The soldiers, aroused by the tones of the voice they had so long obeyed, and ashamed of their hesitation, fell in as well as they could, and formed a line in front of the rancho. The lieutenant, putting spurs to his horse, made him execute a demivolte, and resolutely placed himself at the head of his troop. The strangers, notwithstanding the inequality of numbers, did not hesitate a moment, but charged the federalists sword and pistol in hand. Don Torribio received them bravely without retreating a foot. Having discharged their pistols, they took to the sword, and in an instant the mêlée grew terrible. In spite of their prodigies of valour and gigantic efforts, the strangers would, in all probability, have had the worst of it, when suddenly Corporal Luco, who had remained spectator of the fight, with four or five of his comrades, made his horse bound to the front, and, instead of ranging himself on the side of the federalists, attacked them vigorously in flank, and came with his comrades to place himself beside Don Leoncio.

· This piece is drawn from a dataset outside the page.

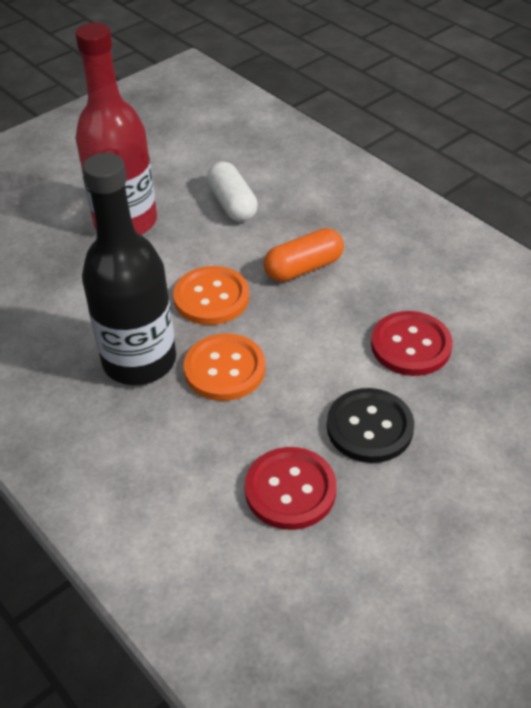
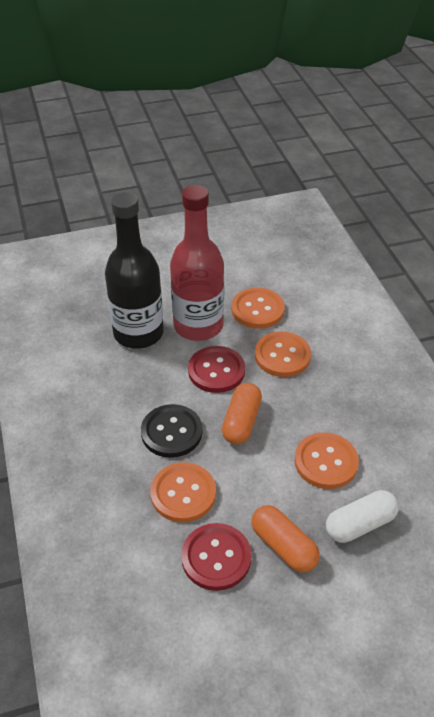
orange button: [173,266,249,325] [184,333,265,401] = 2 -> [150,462,216,522] [231,288,285,329] [255,331,311,377] [294,432,359,489] = 4
orange capsule: [264,228,344,282] = 1 -> [222,383,262,444] [251,505,320,573] = 2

This defection of a party of his soldiers raised Don Torribio's ire to seething point—the more so, as the mashorqueras, not knowing to what cause to attribute the strange conduct of the corporal and his comrades, began to suspect treason, to lose courage, and to reply but feebly to the blows of the assailants; who, seeing them falter, redoubled their efforts for victory.
The arrieros and wagoners, having in some measure recovered from their fright, and seeing the favourable opportunity of avenging the insults and villainies the hirelings of Rosas had so long heaped upon them, armed themselves with anything that fell in their way, and, burning to make up for lost time, rushed headforemost on their ferocious enemies.
But at this very moment loud cries reached their ears. Some forty mounted men entered at full gallop the zone of light proceeding from the post house, and, deploying with amazing dexterity and despatch, surrounded the rancho on all sides.
The riders who had galloped up so opportunely for the assailants and so inopportunely for the colorados, were Don Guzman de Ribera and his peones.